Saved data entries:
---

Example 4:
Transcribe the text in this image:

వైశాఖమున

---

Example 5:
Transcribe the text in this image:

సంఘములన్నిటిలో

- [Instructions for the task]: Above are the entries; give them back verbatim.

- [Finished exercise]:
---

Example 4:
Transcribe the text in this image:

వైశాఖమున

---

Example 5:
Transcribe the text in this image:

సంఘములన్నిటిలో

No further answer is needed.